→ **Problem to work on**: Restating every entry exactly is the whole task.

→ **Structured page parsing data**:
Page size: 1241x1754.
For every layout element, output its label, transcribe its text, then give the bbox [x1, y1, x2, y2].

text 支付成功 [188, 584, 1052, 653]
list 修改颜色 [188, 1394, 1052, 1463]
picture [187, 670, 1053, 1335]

→ **Written answer**:
Page size: 1241x1754.
For every layout element, output its label, transcribe its text, then give the bbox [x1, y1, x2, y2].

text 支付成功 [188, 584, 1052, 653]
list 修改颜色 [188, 1394, 1052, 1463]
picture [187, 670, 1053, 1335]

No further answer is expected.